[[ Text block open ]]
In a tourist lodge where I worked, female staff members would find a small handwritten note under their wooden doors a couple of times a week. And it wasn’t delivered by the postman.
“$0.50 to sleep with me with a condom and $1.00 to sleep with me without a condom”, was the standard message most of the time. Signed: staff-member X.
The meeting would happen at night when everybody in the lodge had gone to sleep.
On another day in another lodge, I was called to the staff village. A child had been born overnight. Nobody knew the lady in question was pregnant, she wasn’t married either and had no idea who the biological father might be. She worked normally on the day previous to the birth.
In Tanzania I once had to help a Maasai staff member whose wife had gone into labour, but had up till now (five days later) not received her child. It took me two hours with a vehicle to get her of a mountain and into a hospital. All the time her husband sat next to me.
The last month before returning back to Europe I saved a ladies life by inserting (with radio-help from a qualified nurse) an anal drip four times. Her dehydration was most likely the result of an HIV infection.
Living and working in remote parts of the African wilderness, far away from spouse and kids isn’t always easy for African staff members in the tourism industry. Especially when you work three months on and one month off. Being isolated in the wilderness brings with it the formation of new extra-marital ‘partnerships’ and an increased risk in the spreading of HIV and other illnesses.
The fact that African social structures are tighter than in the developed world means that workers are also more absent from the job as they often have to look after the wellbeing of their relatives and friends.
The diagram below explains how HIV (in)directly affects the workforce and costs:
The governments of SADC (Southern African Developing Countries) have since ten years been aware about the dangers lurking in the bush and created, with the help of the European Union, a factsheet called ‘HIV and AIDS and Tourism’.
The factsheets comes up with ten guide lines for the HIV protection of tourists, local communities and the tourism sector as a whole and shows some, to say the least, remarkable recommendations.
We can read that ‘tourist should be reassured of the availability of healthcare facilities in the SADC countries’ (bullet 2). The relation with the HIV protection of everybody involved in the tourism industry, is beyond me. Spreading of HIV does not depend on facilities being present or not.
Bullet 3 is almost comical. It urges ‘tourism establishments to provide information to travelers and employees on the risk of rape, as well as train staff members in the counseling of rape survivors…’.
This would be a really good marketing strategy to increase tourism to a country: “Mrs Jones, when you travel to Africa, please bear in mind you could get raped….”.
And as far as rape amongst Africans goes, the women are often too scared to mention it. Let alone press charges.
Furthermore, does this cover the backs of governments by warning us up front that rapes happen? Should they not focus on preventing rape from happening, not only to tourists but especially their own people?
And I am afraid bullet 4 is also not realistic. ‘Research should be undertaken on the behaviours of tourists that may increase their risk and the risk of HIV transmission to the local population’.
Although I understand that HIV transmission is also possible from tourist to local, we might expect that the risks from local to tourist are about 100 times higher when looking at the statistics for Sub-Saharan Africa, where 35% of the 2007 HIV infections and 38% of all Aids deaths occurred.
[[ Text block closed ]]
## Activity 1
Summarize the article on HIV and tourism in two sentences.
## Activity 2
Reproduce everything in the article on HIV and tourism from "This would be" down to "their own people?".
[[ Dataset entries open ]]
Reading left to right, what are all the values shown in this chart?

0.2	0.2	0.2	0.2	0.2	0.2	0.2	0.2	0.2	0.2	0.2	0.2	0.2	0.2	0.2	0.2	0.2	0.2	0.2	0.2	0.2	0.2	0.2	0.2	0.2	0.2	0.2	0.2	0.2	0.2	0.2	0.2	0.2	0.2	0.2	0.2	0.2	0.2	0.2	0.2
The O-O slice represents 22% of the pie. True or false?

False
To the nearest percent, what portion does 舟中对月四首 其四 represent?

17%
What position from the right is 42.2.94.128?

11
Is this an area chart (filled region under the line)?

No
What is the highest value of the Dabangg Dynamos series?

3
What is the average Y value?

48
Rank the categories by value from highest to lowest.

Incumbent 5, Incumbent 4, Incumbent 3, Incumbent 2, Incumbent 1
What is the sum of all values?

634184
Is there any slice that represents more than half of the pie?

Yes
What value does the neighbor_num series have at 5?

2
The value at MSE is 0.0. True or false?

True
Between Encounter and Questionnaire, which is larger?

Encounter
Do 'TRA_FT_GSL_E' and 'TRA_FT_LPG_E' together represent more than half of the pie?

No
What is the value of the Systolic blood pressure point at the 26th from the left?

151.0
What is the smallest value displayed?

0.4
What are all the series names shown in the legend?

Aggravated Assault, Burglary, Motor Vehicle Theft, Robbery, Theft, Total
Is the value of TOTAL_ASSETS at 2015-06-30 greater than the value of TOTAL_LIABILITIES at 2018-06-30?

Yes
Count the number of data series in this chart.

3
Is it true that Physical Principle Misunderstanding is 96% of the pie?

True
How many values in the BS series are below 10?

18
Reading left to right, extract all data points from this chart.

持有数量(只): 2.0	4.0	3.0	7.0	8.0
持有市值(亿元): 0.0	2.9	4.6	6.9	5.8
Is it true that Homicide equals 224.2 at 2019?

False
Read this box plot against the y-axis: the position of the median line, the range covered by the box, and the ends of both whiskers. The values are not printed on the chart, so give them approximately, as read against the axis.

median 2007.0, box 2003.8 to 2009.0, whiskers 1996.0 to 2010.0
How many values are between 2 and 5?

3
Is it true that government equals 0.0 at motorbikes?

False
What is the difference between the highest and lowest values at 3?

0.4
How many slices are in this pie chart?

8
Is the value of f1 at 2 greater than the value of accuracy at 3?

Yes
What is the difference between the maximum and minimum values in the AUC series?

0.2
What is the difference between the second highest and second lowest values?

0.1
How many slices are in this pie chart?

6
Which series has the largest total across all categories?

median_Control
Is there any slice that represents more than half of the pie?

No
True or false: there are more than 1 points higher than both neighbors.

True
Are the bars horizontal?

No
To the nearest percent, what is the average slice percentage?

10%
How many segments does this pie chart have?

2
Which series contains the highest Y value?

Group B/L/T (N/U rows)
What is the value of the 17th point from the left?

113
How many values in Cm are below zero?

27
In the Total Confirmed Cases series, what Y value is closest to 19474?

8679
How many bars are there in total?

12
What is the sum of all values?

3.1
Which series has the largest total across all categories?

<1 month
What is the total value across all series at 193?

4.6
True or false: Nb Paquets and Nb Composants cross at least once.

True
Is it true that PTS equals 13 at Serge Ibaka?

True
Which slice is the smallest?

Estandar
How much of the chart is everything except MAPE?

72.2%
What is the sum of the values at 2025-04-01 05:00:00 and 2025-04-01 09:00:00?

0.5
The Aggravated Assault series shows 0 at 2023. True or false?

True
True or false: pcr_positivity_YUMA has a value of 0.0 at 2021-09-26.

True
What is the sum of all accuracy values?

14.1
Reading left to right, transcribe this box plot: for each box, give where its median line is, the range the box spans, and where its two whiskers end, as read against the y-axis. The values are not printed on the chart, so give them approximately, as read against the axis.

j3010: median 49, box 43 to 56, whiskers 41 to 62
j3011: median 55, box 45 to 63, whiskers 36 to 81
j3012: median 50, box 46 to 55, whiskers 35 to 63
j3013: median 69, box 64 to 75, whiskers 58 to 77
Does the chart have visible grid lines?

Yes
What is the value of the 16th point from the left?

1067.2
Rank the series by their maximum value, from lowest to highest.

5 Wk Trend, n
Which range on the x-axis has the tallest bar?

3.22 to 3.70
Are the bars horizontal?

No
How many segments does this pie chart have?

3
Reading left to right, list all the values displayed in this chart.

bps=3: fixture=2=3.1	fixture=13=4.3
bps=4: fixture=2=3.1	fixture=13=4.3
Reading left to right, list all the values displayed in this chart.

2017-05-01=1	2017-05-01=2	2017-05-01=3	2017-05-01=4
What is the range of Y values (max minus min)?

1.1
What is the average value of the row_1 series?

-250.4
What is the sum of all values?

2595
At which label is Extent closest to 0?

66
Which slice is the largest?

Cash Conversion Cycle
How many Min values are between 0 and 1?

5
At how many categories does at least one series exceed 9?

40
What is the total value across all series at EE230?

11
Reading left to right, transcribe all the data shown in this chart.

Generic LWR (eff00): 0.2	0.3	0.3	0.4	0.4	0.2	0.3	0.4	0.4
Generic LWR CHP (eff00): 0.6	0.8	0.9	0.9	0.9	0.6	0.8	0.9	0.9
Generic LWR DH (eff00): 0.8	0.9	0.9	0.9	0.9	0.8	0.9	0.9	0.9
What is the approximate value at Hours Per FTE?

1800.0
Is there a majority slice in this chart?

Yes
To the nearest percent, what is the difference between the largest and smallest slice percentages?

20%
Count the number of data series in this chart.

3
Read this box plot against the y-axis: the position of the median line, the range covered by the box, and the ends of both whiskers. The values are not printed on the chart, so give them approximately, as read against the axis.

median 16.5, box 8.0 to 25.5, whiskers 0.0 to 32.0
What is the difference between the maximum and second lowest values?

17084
[[ Dataset entries closed ]]
## Task result 1
The author describes experiences at African lodges and explains that staff who live and work in the remote wilderness, far from their spouses and children, form new extra-marital partnerships that increase the risk of spreading HIV and other illnesses. The author then criticizes recommendations in the SADC factsheet 'HIV and AIDS and Tourism', created with the help of the European Union, finding bullet 2 on healthcare facilities unrelated to HIV protection, bullet 3 on rape information almost comical, and bullet 4 on research into tourist behavior unrealistic.

## Task result 2
This would be a really good marketing strategy to increase tourism to a country: “Mrs Jones, when you travel to Africa, please bear in mind you could get raped….”.
And as far as rape amongst Africans goes, the women are often too scared to mention it. Let alone press charges.
Furthermore, does this cover the backs of governments by warning us up front that rapes happen? Should they not focus on preventing rape from happening, not only to tourists but especially their own people?